**READING TEXT:**
□ □ □

Luckily our MySLP users do not have to worry about this as our MySLP servers are already tuned to handle large location lists.    For those of you on WordPress and managing your own plugins , it may be time to talk to your hosting company.

Import processing in 4.9

With Power 4.9 , which is bundled in our year-end update for MySLP users, launched with an entirely new process for importing locations.    Previously the import was a one-step process which tied up your browser.   If your network connection went down, you stopped the browser page loading for any reason, or your allowed server-to-browser response time (usually 120 seconds) was exceeded the import would stop.   That was not a good thing.    In Power 4.9 we broke the process into 3 steps to give the server far more time to deal with the slower parts of the import process such as getting the data from the CSV file into the database and asking Google for latitude & longitude data for every site.    It is not only faster but more resilient.   The files typically upload to the server quickly and then our data-loading process takes over.   It continually checks to make sure the import is still running and if not auto-restarts.

Power 4.9.2 Import Processing Progress
Power 4.9.2 Import Processing Progress Bar

This process works well for most servers and most location lists.   Customers are easily importing thousands of locations without any issues.  Even on under-powered servers.     Some customers, however, are still having issues when importing tens-of-thousands of locations.     After a lot of trial-and-error we finally reproduced the problem on our internal development servers and learned a lot in the process.

Importing locations background

A customer was having issues importing a list of 25,000 locations on their server.    Many of the improvements in Power 4.9 came about as we worked with this customer and several others processing tens-of-thousands of locations on a daily basis.    It did not take long to refine the import process and get more than 10,000 locations to load into the server in less than the 30-second PHP maximum execution time allowed by some hosting services.   A problem was still lurking in the background.  One that cannot be fixed by clever coding alone.

It turns out that if we used the default tuning parameters for our nginx server on our local VVV development box we could simulate what the customer was seeing on their import of 25,000 locations.    We did have to set our PHP time limit to 30 seconds as forcing the fatal PHP error for Maximum Execution Time Exceeded was a critical trigger for this process.   It also turns out we needed to be running the slower PHP 5.6 version with FPM enabled as well.

The problem?

When the PHP maximum execution time is exceeded the program, in this case WordPress processing a file import, crashes with a fatal error.   Since fatal errors have no way to be caught, you just have to let it happen.  Luckily Store Locator Plus is smart enough to check in on import progress every few minutes and pick up the pieces after a crash like this.

Sometimes this would not happen.   In fact when the import did not continue the entire web server would stop responding.  Sometimes permanently. Sometimes for 10 minutes.    It was odd.

□ □ □

Dataset records:
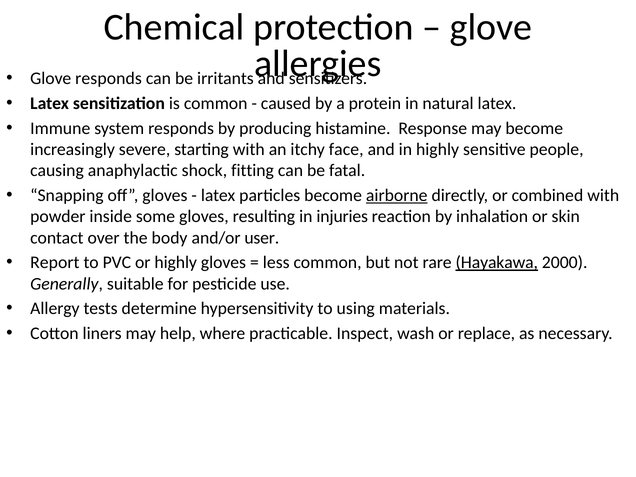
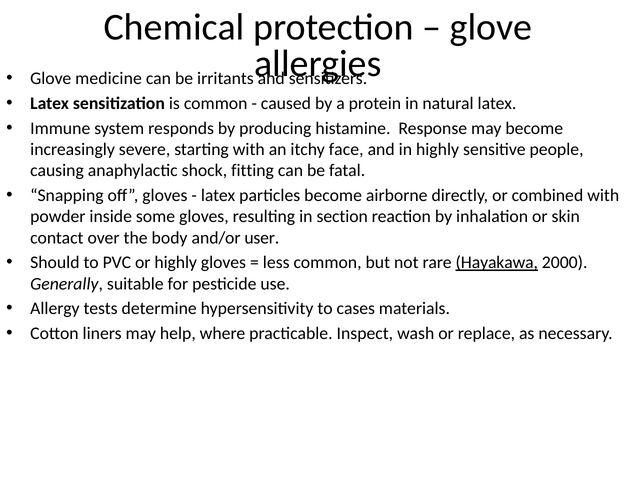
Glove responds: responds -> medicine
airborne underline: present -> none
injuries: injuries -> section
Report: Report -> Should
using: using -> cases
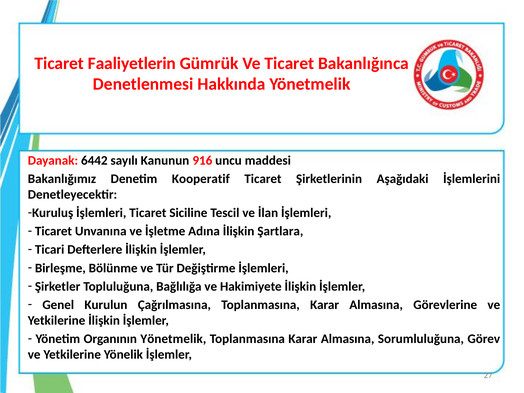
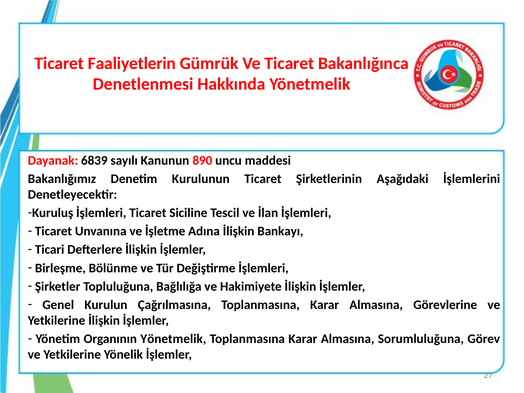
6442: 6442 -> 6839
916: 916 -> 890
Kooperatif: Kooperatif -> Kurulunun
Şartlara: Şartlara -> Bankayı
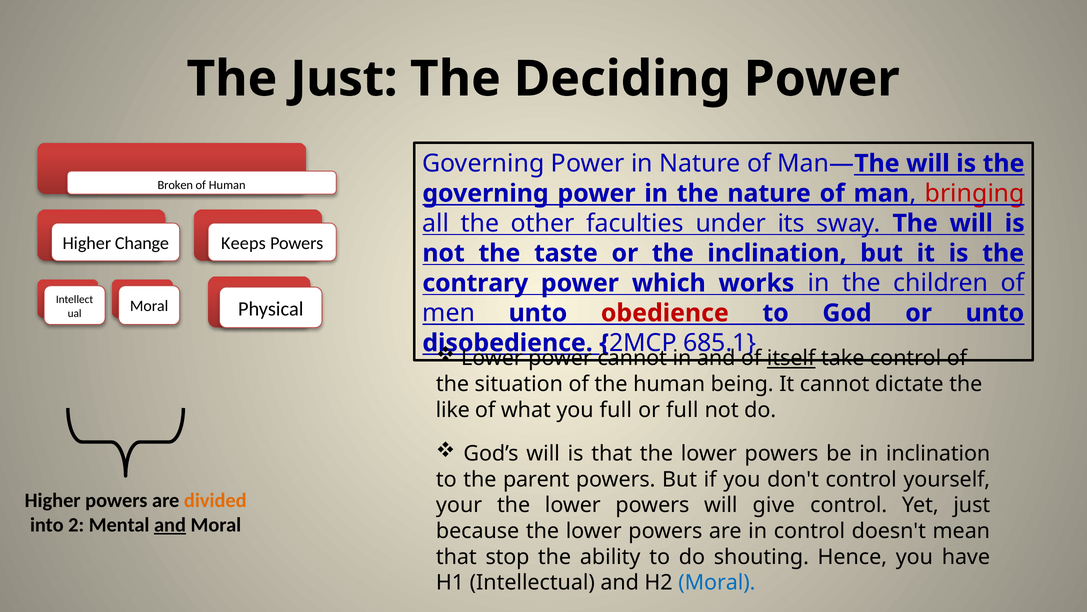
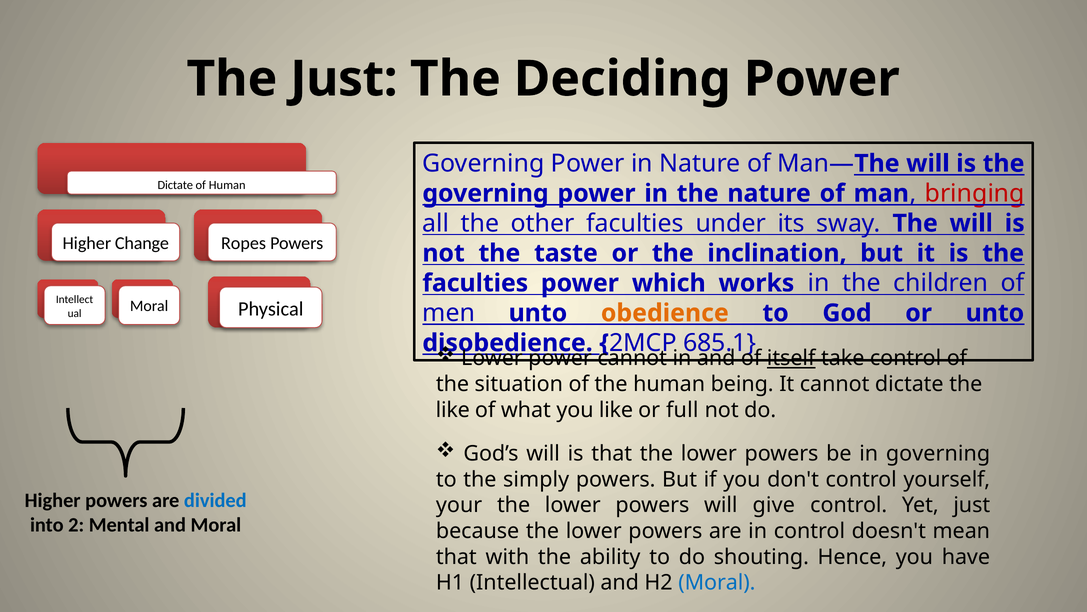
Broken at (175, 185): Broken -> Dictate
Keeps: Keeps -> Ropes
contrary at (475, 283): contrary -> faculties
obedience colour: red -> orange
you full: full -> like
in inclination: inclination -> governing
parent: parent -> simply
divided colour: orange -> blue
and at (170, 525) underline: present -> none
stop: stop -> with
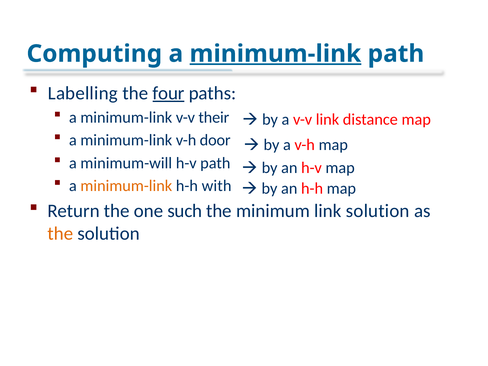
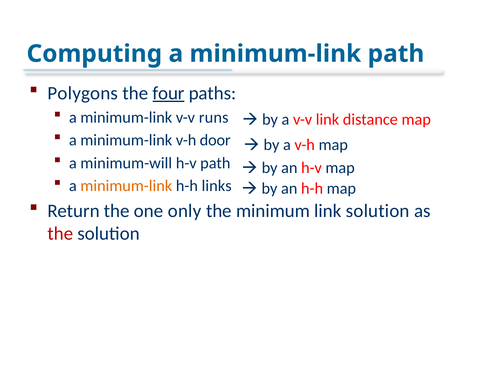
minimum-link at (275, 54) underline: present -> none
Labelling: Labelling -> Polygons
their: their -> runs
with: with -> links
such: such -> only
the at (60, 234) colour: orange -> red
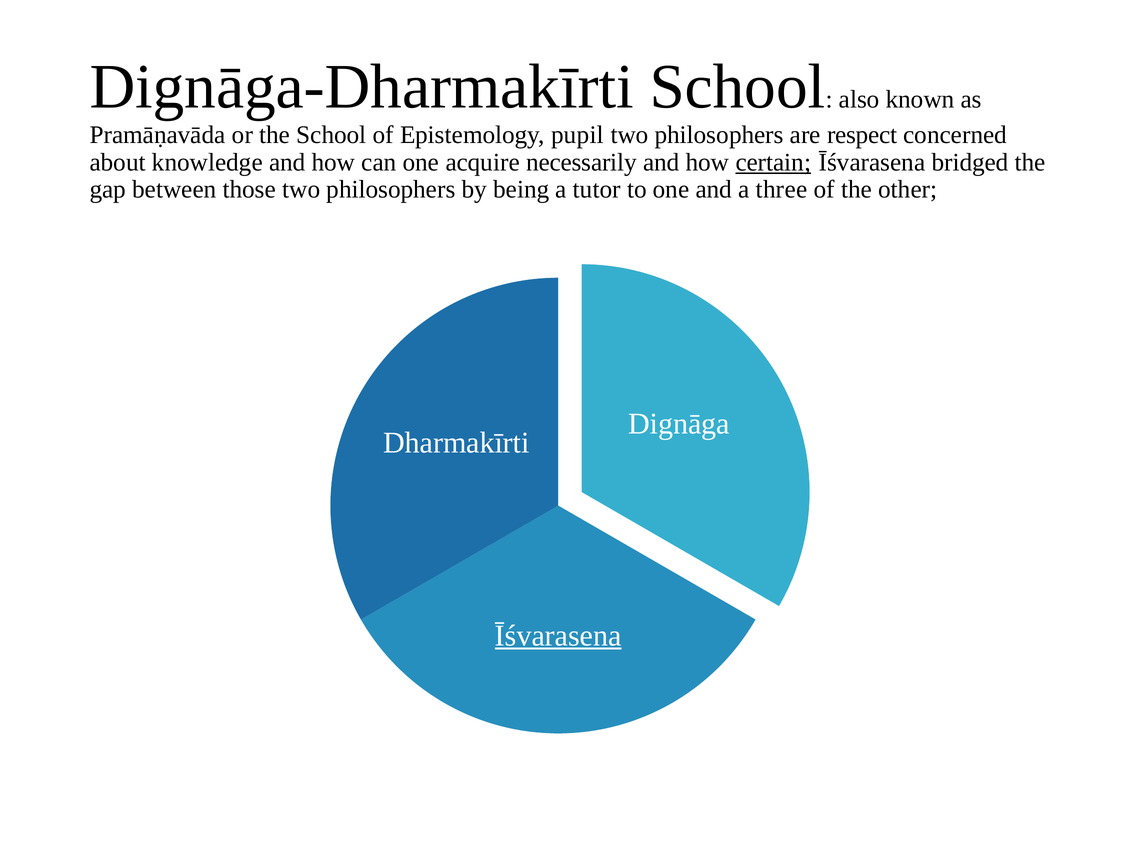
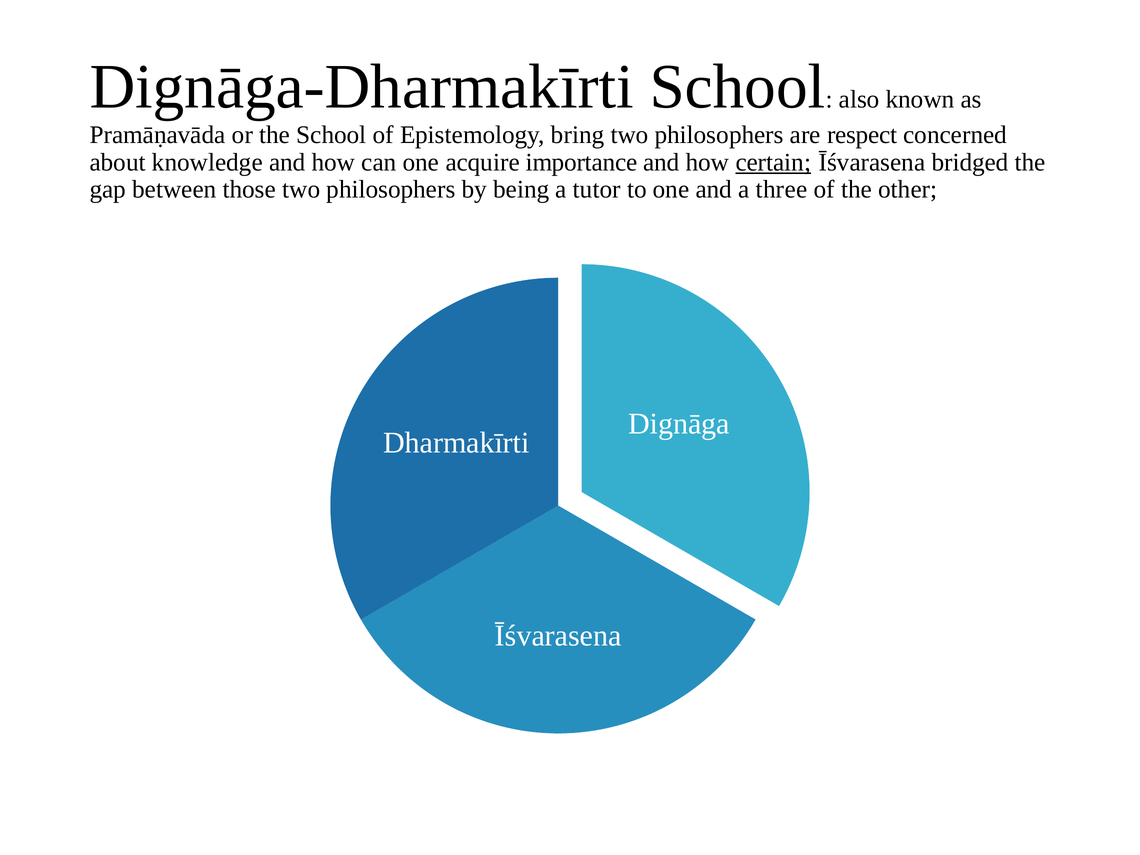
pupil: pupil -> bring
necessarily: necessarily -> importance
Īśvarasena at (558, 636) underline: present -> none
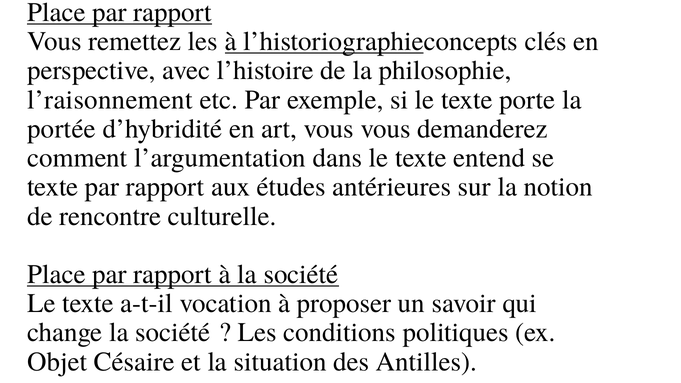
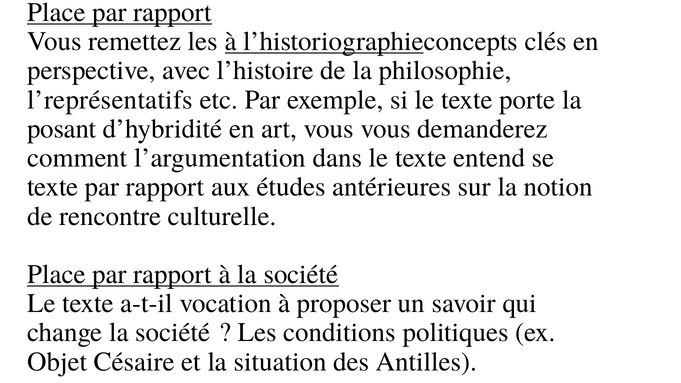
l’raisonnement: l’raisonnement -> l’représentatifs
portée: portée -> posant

□ □ □

**GIVEN INSTRUCTION 1:** Output the passage from the text on importing locations, starting with "When the PHP" and going on through "minutes.    It was odd.", word for word.
**GIVEN INSTRUCTION 2:** Return every line of the listing exactly as it stands, from the first block to the last, and leave the picture lines out of your answer.

**FULL ANSWER 1:**
When the PHP maximum execution time is exceeded the program, in this case WordPress processing a file import, crashes with a fatal error.   Since fatal errors have no way to be caught, you just have to let it happen.  Luckily Store Locator Plus is smart enough to check in on import progress every few minutes and pick up the pieces after a crash like this.

Sometimes this would not happen.   In fact when the import did not continue the entire web server would stop responding.  Sometimes permanently. Sometimes for 10 minutes.    It was odd.

**FULL ANSWER 2:**
Glove responds: responds -> medicine
airborne underline: present -> none
injuries: injuries -> section
Report: Report -> Should
using: using -> cases
6442: 6442 -> 6839
916: 916 -> 890
Kooperatif: Kooperatif -> Kurulunun
Şartlara: Şartlara -> Bankayı
Broken at (175, 185): Broken -> Dictate
Keeps: Keeps -> Ropes
contrary at (475, 283): contrary -> faculties
obedience colour: red -> orange
you full: full -> like
in inclination: inclination -> governing
parent: parent -> simply
divided colour: orange -> blue
and at (170, 525) underline: present -> none
stop: stop -> with
minimum-link at (275, 54) underline: present -> none
Labelling: Labelling -> Polygons
their: their -> runs
with: with -> links
such: such -> only
the at (60, 234) colour: orange -> red
pupil: pupil -> bring
necessarily: necessarily -> importance
Īśvarasena at (558, 636) underline: present -> none
l’raisonnement: l’raisonnement -> l’représentatifs
portée: portée -> posant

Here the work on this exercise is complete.